In practice, sun_path is usually pretty small and its size is arbitrarily chosen by the standard library. This is quite an undesirable situation. If the pathname may contain multibyte characters, one may be limited to a pathname with as few as sizeof((struct sockaddr_un){0}.sun_path)/MB_LEN_MAX characters. If the size of the sun_path array were to be omitted in its declaration, and if it's the last member of a structure that has at least one other member, then it constitutes a flexible array member.

The concept is that you can allocate extra memory at the end of the structure to provide as much room for the flexible array member as one wishes, and in this way the flexible array member provides a name for this extra room. One could then use it like this (error checking omitted for brevity):

#define _POSIX_C_SOURCE 200809L
#include <stdlib.h>
#include <string.h>
#include <sys/un.h>

#define PATH "/run/foo/bar/socket"
int main(void) {
	/* Note that sizeof() returns the size of the structure as if the flexible
	 * array member were not there (since the compiler doesn't know the size of
	 * the memory that we're managing for it), except that there might be extra
	 * padding at the end as necessary to satisfy alignment requirements. */
	struct sockaddr_un *const addr = malloc(sizeof(*addr) + sizeof(PATH));

	/* This seems to be the only strictly conforming way to clear
	 * out the non-standard members of the structure. An all-bits-zero
	 * representation (i.e. the product of using memset()) need not be
	 * the same thing as what we'd get with default initialization. */
	memcpy(addr, &(struct sockaddr_un){.sun_family = AF_UNIX}, sizeof(struct sockaddr_un));
	memcpy(&addr->sun_path, PATH, sizeof(PATH));
	/* do something with our structure */
}

However, for most usages dynamic allocation is overkill. If the string or its length is known at compile-time, we'd like to simply do

struct sockaddr_un addr = {
	.sun_family = AF_UNIX,
	.sun_path = "/run/foo/bar/socket"
};
Unfortunately if sun_path is a flexible array member, this is no longer possible in strictly conforming ISO C. When a structure with a FAM is automatically allocated, it is given no room for the FAM, but there is little sense in not "doing the right thing" when an explicit initializer is provided, as is done here.
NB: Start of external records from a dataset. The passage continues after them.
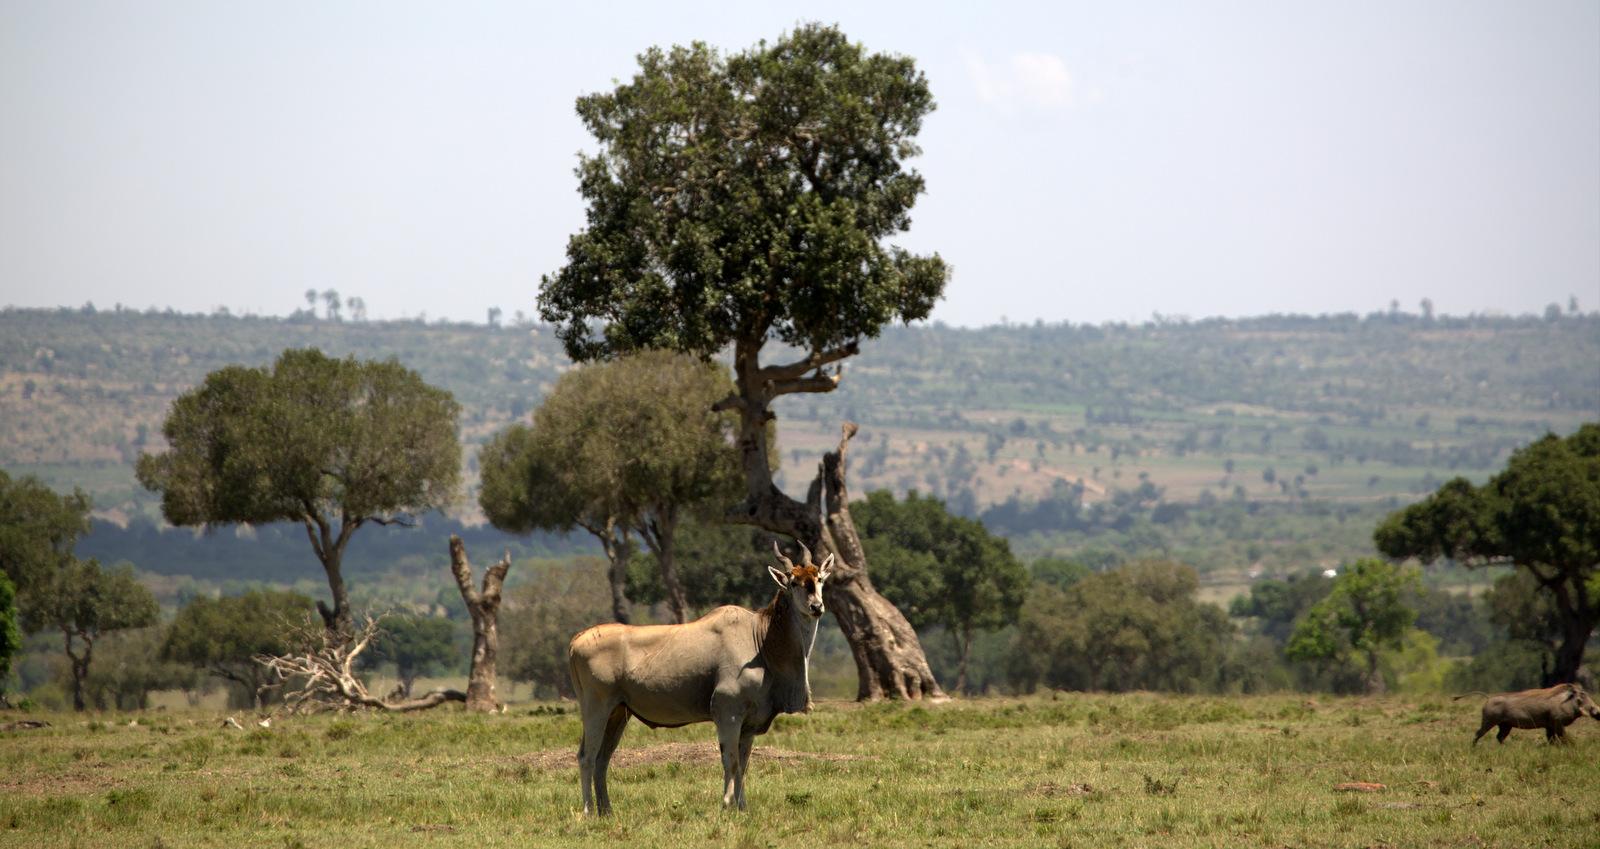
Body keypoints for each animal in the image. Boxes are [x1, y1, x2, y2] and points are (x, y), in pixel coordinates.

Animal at [569, 540, 838, 815]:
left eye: (819, 578)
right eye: (793, 582)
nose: (817, 607)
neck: (760, 640)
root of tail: (577, 640)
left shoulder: (748, 725)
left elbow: (743, 765)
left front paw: (742, 807)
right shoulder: (728, 713)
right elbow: (731, 762)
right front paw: (726, 805)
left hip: (618, 713)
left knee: (602, 758)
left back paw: (606, 811)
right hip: (596, 708)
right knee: (586, 756)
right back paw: (588, 811)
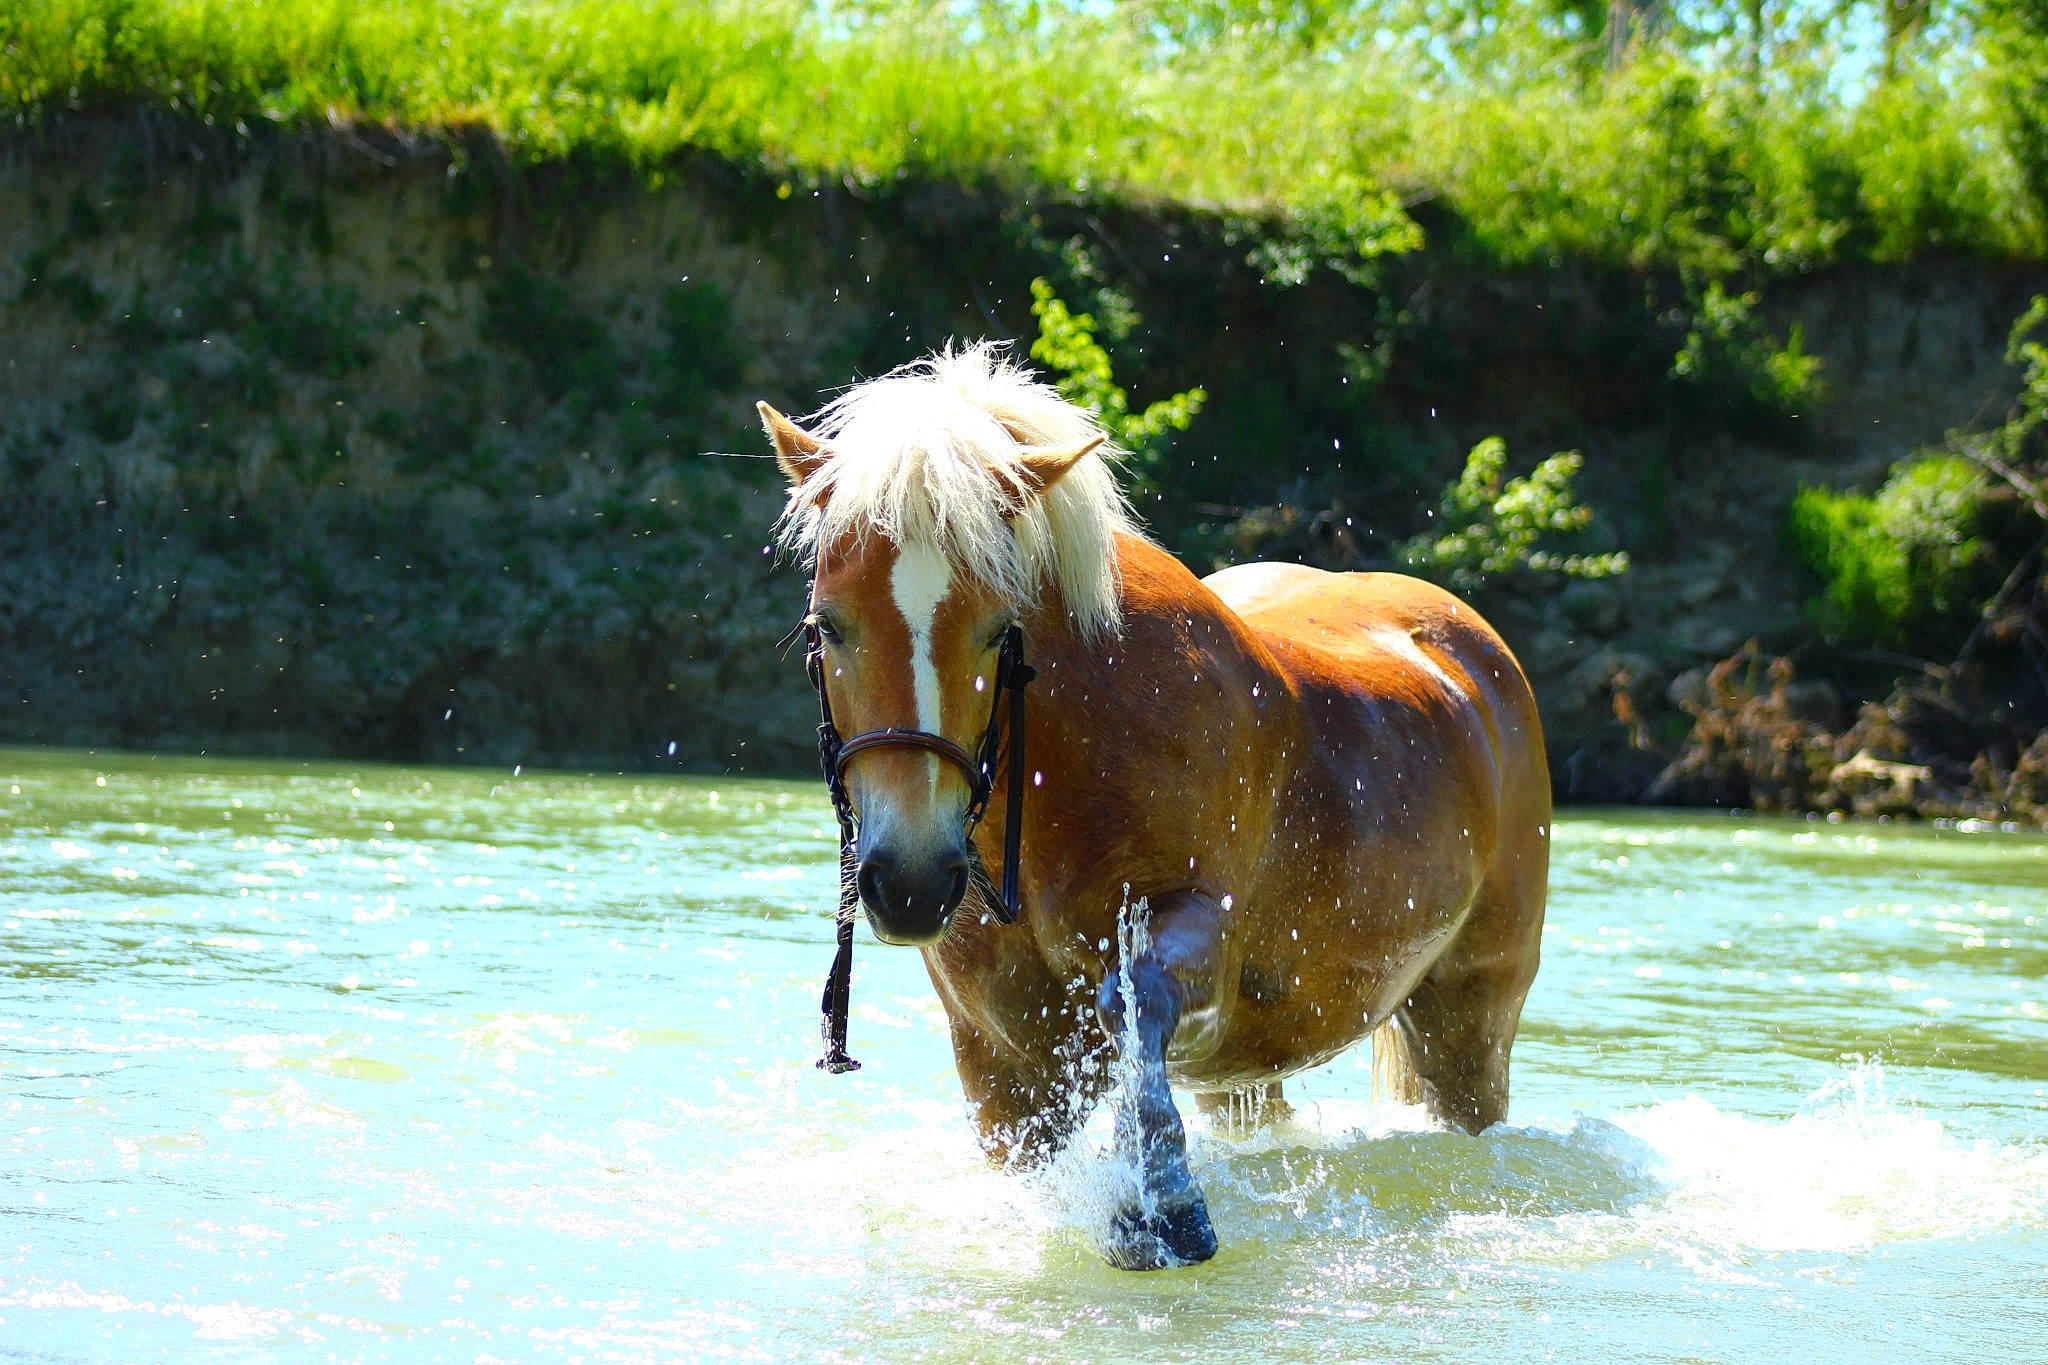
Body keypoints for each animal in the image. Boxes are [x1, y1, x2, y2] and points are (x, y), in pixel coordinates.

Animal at [760, 344, 1550, 1270]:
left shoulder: (1199, 931)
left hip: (1471, 1022)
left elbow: (1129, 998)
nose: (912, 879)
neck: (1058, 791)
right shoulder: (1003, 1063)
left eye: (998, 627)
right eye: (828, 625)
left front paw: (1161, 1202)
Some compilers such as TinyCC support this as an extension: if an initializer is provided for a FAM, then the appropriate amount of room is allocated.
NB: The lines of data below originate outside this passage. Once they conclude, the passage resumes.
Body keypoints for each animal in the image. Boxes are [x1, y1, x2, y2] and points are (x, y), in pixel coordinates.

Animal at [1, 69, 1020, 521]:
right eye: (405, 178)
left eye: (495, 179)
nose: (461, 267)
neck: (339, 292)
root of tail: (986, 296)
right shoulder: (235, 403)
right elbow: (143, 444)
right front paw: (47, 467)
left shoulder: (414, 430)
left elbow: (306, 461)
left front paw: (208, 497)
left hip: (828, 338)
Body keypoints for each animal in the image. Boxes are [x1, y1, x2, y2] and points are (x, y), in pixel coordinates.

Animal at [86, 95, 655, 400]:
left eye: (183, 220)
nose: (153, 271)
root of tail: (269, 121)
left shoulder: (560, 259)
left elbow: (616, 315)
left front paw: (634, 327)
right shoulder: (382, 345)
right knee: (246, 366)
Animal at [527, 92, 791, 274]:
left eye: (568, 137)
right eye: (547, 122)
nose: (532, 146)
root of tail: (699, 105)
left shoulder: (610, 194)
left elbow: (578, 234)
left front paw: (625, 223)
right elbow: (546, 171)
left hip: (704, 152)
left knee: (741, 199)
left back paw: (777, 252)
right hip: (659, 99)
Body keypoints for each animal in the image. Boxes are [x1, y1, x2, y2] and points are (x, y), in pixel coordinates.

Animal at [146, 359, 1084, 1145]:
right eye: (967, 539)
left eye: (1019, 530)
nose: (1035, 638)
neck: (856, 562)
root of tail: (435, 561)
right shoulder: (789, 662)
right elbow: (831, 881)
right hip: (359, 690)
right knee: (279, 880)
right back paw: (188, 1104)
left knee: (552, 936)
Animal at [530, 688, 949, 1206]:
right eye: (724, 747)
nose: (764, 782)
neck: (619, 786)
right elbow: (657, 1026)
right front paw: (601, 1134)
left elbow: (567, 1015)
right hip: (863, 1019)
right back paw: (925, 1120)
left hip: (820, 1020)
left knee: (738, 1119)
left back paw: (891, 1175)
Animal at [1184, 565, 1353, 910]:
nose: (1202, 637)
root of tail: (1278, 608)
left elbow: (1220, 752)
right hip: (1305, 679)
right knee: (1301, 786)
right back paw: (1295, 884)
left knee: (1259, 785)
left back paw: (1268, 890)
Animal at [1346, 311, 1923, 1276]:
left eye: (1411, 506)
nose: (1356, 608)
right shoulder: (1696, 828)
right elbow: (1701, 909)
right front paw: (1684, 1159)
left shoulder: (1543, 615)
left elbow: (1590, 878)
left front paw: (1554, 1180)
If an initializer is known to have a fixed size, then a disgusting but portable and strictly-conforming way to get exactly what we want is to do our own "memory management" on the stack using a union. We can create an array of char that is big enough to provide enough room for our structure with its flexible array member.
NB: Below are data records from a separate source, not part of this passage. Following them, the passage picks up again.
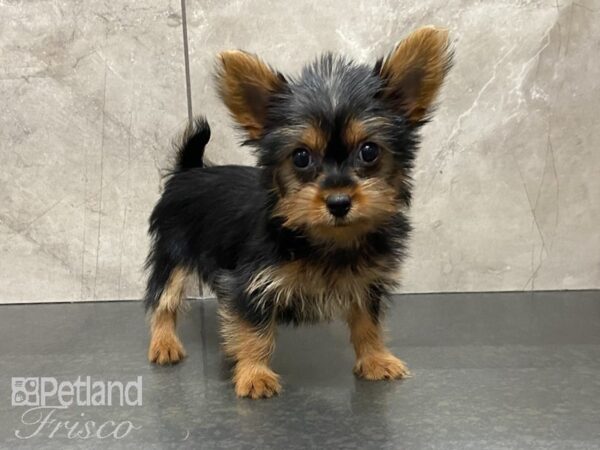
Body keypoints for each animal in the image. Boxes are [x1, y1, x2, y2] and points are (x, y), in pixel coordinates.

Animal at [145, 25, 452, 398]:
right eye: (301, 157)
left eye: (369, 151)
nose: (338, 202)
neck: (326, 238)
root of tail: (188, 171)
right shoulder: (250, 281)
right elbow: (255, 329)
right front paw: (254, 373)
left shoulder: (366, 282)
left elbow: (368, 322)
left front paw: (376, 359)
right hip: (173, 253)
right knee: (164, 300)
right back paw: (164, 343)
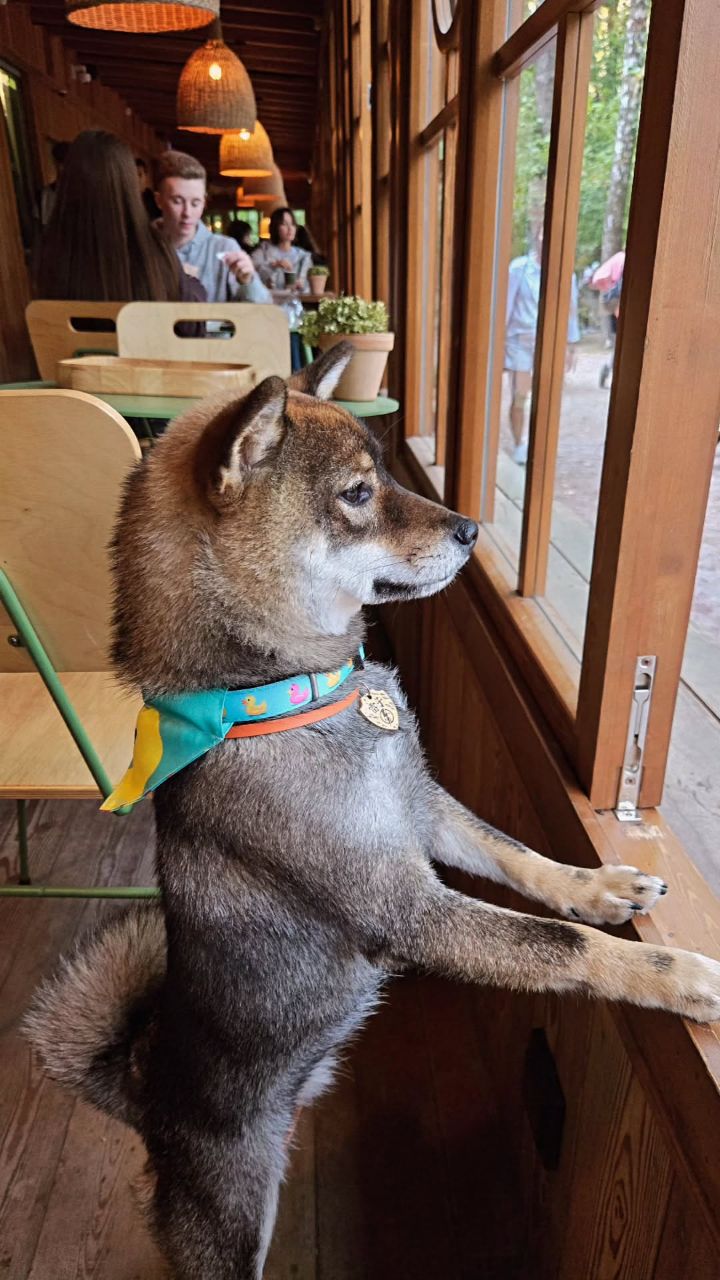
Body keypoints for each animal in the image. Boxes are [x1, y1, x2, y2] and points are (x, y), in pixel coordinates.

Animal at [25, 343, 720, 1279]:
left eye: (388, 475)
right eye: (359, 493)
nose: (470, 529)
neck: (288, 697)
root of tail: (141, 1087)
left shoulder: (425, 814)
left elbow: (525, 862)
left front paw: (602, 886)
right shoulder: (410, 909)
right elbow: (565, 947)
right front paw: (680, 976)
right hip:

#define _POSIX_C_SOURCE 200809L
#include <string.h>
#include <sys/un.h>

#define PATH "/run/foo/bar/socket"
int main(void) {
	union {
		struct sockaddr_un addr;
		char spc[sizeof(struct sockaddr_un) + sizeof(PATH)];
	} addr = {0};
	addr.addr.sun_family = AF_UNIX;
	memcpy(&addr.addr.sun_path, PATH, sizeof(PATH));
}

Given that this is possible, it makes one wonder why this isn't supported in a more clean way directly in C. With a GCC extension, variable-length arrays inside unions and structures, a similar trick works to allocate a variable amount of space for the flexible array member. This might be useful where malloc() is not available and where the structure with the flexible array member is only needed within a block of code.